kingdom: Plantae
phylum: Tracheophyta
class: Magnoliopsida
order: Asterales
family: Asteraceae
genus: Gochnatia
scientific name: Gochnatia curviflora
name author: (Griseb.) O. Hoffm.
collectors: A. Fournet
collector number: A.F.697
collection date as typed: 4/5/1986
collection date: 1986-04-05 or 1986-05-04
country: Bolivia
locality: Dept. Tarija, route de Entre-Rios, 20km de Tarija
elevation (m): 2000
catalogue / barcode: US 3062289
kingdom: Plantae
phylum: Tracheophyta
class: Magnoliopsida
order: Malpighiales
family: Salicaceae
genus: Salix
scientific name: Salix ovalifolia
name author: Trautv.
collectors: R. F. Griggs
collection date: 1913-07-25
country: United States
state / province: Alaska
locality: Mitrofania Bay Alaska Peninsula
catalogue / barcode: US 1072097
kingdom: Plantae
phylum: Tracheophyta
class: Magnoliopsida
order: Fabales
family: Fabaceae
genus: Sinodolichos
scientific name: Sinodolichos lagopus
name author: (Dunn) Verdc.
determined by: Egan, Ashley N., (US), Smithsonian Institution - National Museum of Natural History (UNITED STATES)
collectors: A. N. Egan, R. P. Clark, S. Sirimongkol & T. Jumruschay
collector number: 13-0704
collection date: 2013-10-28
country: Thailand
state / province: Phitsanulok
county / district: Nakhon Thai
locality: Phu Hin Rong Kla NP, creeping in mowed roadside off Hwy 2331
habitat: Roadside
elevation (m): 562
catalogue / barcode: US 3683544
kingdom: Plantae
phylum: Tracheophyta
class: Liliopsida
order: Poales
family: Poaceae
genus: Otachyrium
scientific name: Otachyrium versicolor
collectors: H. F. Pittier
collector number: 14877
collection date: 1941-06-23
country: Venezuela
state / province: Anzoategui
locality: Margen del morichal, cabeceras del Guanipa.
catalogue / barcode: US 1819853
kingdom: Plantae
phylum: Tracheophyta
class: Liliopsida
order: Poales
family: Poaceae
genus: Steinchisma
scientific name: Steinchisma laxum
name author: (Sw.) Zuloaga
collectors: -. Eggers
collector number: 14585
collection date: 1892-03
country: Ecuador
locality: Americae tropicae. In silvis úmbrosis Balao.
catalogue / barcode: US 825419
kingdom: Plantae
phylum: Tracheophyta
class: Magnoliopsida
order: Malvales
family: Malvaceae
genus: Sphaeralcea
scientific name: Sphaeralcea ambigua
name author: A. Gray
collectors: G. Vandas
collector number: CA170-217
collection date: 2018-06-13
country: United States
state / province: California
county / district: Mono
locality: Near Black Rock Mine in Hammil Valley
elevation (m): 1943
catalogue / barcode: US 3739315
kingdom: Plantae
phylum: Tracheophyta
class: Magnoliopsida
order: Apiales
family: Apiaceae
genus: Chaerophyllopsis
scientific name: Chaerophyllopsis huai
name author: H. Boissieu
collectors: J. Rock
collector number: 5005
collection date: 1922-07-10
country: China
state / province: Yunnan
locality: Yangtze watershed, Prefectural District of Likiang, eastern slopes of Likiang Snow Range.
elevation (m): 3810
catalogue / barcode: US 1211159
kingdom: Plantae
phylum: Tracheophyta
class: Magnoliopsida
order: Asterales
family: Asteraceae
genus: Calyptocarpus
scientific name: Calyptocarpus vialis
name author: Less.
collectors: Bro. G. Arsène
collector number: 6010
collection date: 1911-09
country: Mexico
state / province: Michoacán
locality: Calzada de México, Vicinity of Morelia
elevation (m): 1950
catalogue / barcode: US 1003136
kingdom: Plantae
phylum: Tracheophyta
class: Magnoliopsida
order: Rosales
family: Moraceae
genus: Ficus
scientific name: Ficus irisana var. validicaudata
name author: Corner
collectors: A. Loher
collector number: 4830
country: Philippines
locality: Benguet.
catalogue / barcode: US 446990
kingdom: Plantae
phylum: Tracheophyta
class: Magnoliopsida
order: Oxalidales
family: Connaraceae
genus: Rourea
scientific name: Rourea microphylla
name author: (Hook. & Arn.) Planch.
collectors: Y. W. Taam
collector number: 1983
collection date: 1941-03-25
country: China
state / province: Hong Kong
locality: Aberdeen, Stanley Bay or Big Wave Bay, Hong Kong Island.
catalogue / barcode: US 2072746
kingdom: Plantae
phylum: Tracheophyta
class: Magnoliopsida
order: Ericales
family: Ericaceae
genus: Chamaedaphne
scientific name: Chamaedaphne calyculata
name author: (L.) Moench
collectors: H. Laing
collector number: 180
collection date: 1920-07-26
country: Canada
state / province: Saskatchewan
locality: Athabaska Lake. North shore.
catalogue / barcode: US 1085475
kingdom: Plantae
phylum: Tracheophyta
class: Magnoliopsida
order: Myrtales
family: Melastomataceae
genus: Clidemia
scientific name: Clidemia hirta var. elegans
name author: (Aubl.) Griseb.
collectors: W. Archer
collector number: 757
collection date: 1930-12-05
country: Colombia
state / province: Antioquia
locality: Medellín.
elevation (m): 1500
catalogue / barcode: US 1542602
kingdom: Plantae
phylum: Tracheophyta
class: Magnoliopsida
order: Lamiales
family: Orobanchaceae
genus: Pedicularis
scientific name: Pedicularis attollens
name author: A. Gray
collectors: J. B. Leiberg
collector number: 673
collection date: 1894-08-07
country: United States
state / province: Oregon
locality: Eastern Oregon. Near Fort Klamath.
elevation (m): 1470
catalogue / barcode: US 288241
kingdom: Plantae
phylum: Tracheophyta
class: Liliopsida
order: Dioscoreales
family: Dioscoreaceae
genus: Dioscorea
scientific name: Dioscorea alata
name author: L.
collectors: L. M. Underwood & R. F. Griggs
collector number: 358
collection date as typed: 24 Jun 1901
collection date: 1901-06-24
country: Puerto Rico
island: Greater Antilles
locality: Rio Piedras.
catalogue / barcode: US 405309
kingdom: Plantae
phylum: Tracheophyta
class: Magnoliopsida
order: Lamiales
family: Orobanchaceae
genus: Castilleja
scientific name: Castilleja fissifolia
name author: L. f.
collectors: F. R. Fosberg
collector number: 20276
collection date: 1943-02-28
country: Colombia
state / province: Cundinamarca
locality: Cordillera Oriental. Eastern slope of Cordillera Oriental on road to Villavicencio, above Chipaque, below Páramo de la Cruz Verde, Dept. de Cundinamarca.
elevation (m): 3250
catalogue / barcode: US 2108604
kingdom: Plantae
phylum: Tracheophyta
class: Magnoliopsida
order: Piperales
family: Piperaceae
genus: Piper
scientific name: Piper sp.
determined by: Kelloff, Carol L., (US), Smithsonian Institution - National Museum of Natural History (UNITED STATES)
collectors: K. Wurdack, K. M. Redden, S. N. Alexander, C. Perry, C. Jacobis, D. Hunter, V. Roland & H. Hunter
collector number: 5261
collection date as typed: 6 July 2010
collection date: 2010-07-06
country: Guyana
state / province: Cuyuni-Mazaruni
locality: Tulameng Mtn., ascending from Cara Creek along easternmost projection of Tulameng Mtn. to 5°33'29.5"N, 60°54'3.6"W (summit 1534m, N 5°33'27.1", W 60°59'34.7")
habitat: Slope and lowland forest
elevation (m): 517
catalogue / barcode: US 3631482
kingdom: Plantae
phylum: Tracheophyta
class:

■ **Problem to work on**:
Update the material by changing every "catalogue" to "catalog" and keeping everything else the same.

■ **Result**:
kingdom: Plantae
phylum: Tracheophyta
class: Magnoliopsida
order: Asterales
family: Asteraceae
genus: Gochnatia
scientific name: Gochnatia curviflora
name author: (Griseb.) O. Hoffm.
collectors: A. Fournet
collector number: A.F.697
collection date as typed: 4/5/1986
collection date: 1986-04-05 or 1986-05-04
country: Bolivia
locality: Dept. Tarija, route de Entre-Rios, 20km de Tarija
elevation (m): 2000
catalog / barcode: US 3062289
kingdom: Plantae
phylum: Tracheophyta
class: Magnoliopsida
order: Malpighiales
family: Salicaceae
genus: Salix
scientific name: Salix ovalifolia
name author: Trautv.
collectors: R. F. Griggs
collection date: 1913-07-25
country: United States
state / province: Alaska
locality: Mitrofania Bay Alaska Peninsula
catalog / barcode: US 1072097
kingdom: Plantae
phylum: Tracheophyta
class: Magnoliopsida
order: Fabales
family: Fabaceae
genus: Sinodolichos
scientific name: Sinodolichos lagopus
name author: (Dunn) Verdc.
determined by: Egan, Ashley N., (US), Smithsonian Institution - National Museum of Natural History (UNITED STATES)
collectors: A. N. Egan, R. P. Clark, S. Sirimongkol & T. Jumruschay
collector number: 13-0704
collection date: 2013-10-28
country: Thailand
state / province: Phitsanulok
county / district: Nakhon Thai
locality: Phu Hin Rong Kla NP, creeping in mowed roadside off Hwy 2331
habitat: Roadside
elevation (m): 562
catalog / barcode: US 3683544
kingdom: Plantae
phylum: Tracheophyta
class: Liliopsida
order: Poales
family: Poaceae
genus: Otachyrium
scientific name: Otachyrium versicolor
collectors: H. F. Pittier
collector number: 14877
collection date: 1941-06-23
country: Venezuela
state / province: Anzoategui
locality: Margen del morichal, cabeceras del Guanipa.
catalog / barcode: US 1819853
kingdom: Plantae
phylum: Tracheophyta
class: Liliopsida
order: Poales
family: Poaceae
genus: Steinchisma
scientific name: Steinchisma laxum
name author: (Sw.) Zuloaga
collectors: -. Eggers
collector number: 14585
collection date: 1892-03
country: Ecuador
locality: Americae tropicae. In silvis úmbrosis Balao.
catalog / barcode: US 825419
kingdom: Plantae
phylum: Tracheophyta
class: Magnoliopsida
order: Malvales
family: Malvaceae
genus: Sphaeralcea
scientific name: Sphaeralcea ambigua
name author: A. Gray
collectors: G. Vandas
collector number: CA170-217
collection date: 2018-06-13
country: United States
state / province: California
county / district: Mono
locality: Near Black Rock Mine in Hammil Valley
elevation (m): 1943
catalog / barcode: US 3739315
kingdom: Plantae
phylum: Tracheophyta
class: Magnoliopsida
order: Apiales
family: Apiaceae
genus: Chaerophyllopsis
scientific name: Chaerophyllopsis huai
name author: H. Boissieu
collectors: J. Rock
collector number: 5005
collection date: 1922-07-10
country: China
state / province: Yunnan
locality: Yangtze watershed, Prefectural District of Likiang, eastern slopes of Likiang Snow Range.
elevation (m): 3810
catalog / barcode: US 1211159
kingdom: Plantae
phylum: Tracheophyta
class: Magnoliopsida
order: Asterales
family: Asteraceae
genus: Calyptocarpus
scientific name: Calyptocarpus vialis
name author: Less.
collectors: Bro. G. Arsène
collector number: 6010
collection date: 1911-09
country: Mexico
state / province: Michoacán
locality: Calzada de México, Vicinity of Morelia
elevation (m): 1950
catalog / barcode: US 1003136
kingdom: Plantae
phylum: Tracheophyta
class: Magnoliopsida
order: Rosales
family: Moraceae
genus: Ficus
scientific name: Ficus irisana var. validicaudata
name author: Corner
collectors: A. Loher
collector number: 4830
country: Philippines
locality: Benguet.
catalog / barcode: US 446990
kingdom: Plantae
phylum: Tracheophyta
class: Magnoliopsida
order: Oxalidales
family: Connaraceae
genus: Rourea
scientific name: Rourea microphylla
name author: (Hook. & Arn.) Planch.
collectors: Y. W. Taam
collector number: 1983
collection date: 1941-03-25
country: China
state / province: Hong Kong
locality: Aberdeen, Stanley Bay or Big Wave Bay, Hong Kong Island.
catalog / barcode: US 2072746
kingdom: Plantae
phylum: Tracheophyta
class: Magnoliopsida
order: Ericales
family: Ericaceae
genus: Chamaedaphne
scientific name: Chamaedaphne calyculata
name author: (L.) Moench
collectors: H. Laing
collector number: 180
collection date: 1920-07-26
country: Canada
state / province: Saskatchewan
locality: Athabaska Lake. North shore.
catalog / barcode: US 1085475
kingdom: Plantae
phylum: Tracheophyta
class: Magnoliopsida
order: Myrtales
family: Melastomataceae
genus: Clidemia
scientific name: Clidemia hirta var. elegans
name author: (Aubl.) Griseb.
collectors: W. Archer
collector number: 757
collection date: 1930-12-05
country: Colombia
state / province: Antioquia
locality: Medellín.
elevation (m): 1500
catalog / barcode: US 1542602
kingdom: Plantae
phylum: Tracheophyta
class: Magnoliopsida
order: Lamiales
family: Orobanchaceae
genus: Pedicularis
scientific name: Pedicularis attollens
name author: A. Gray
collectors: J. B. Leiberg
collector number: 673
collection date: 1894-08-07
country: United States
state / province: Oregon
locality: Eastern Oregon. Near Fort Klamath.
elevation (m): 1470
catalog / barcode: US 288241
kingdom: Plantae
phylum: Tracheophyta
class: Liliopsida
order: Dioscoreales
family: Dioscoreaceae
genus: Dioscorea
scientific name: Dioscorea alata
name author: L.
collectors: L. M. Underwood & R. F. Griggs
collector number: 358
collection date as typed: 24 Jun 1901
collection date: 1901-06-24
country: Puerto Rico
island: Greater Antilles
locality: Rio Piedras.
catalog / barcode: US 405309
kingdom: Plantae
phylum: Tracheophyta
class: Magnoliopsida
order: Lamiales
family: Orobanchaceae
genus: Castilleja
scientific name: Castilleja fissifolia
name author: L. f.
collectors: F. R. Fosberg
collector number: 20276
collection date: 1943-02-28
country: Colombia
state / province: Cundinamarca
locality: Cordillera Oriental. Eastern slope of Cordillera Oriental on road to Villavicencio, above Chipaque, below Páramo de la Cruz Verde, Dept. de Cundinamarca.
elevation (m): 3250
catalog / barcode: US 2108604
kingdom: Plantae
phylum: Tracheophyta
class: Magnoliopsida
order: Piperales
family: Piperaceae
genus: Piper
scientific name: Piper sp.
determined by: Kelloff, Carol L., (US), Smithsonian Institution - National Museum of Natural History (UNITED STATES)
collectors: K. Wurdack, K. M. Redden, S. N. Alexander, C. Perry, C. Jacobis, D. Hunter, V. Roland & H. Hunter
collector number: 5261
collection date as typed: 6 July 2010
collection date: 2010-07-06
country: Guyana
state / province: Cuyuni-Mazaruni
locality: Tulameng Mtn., ascending from Cara Creek along easternmost projection of Tulameng Mtn. to 5°33'29.5"N, 60°54'3.6"W (summit 1534m, N 5°33'27.1", W 60°59'34.7")
habitat: Slope and lowland forest
elevation (m): 517
catalog / barcode: US 3631482
kingdom: Plantae
phylum: Tracheophyta
class:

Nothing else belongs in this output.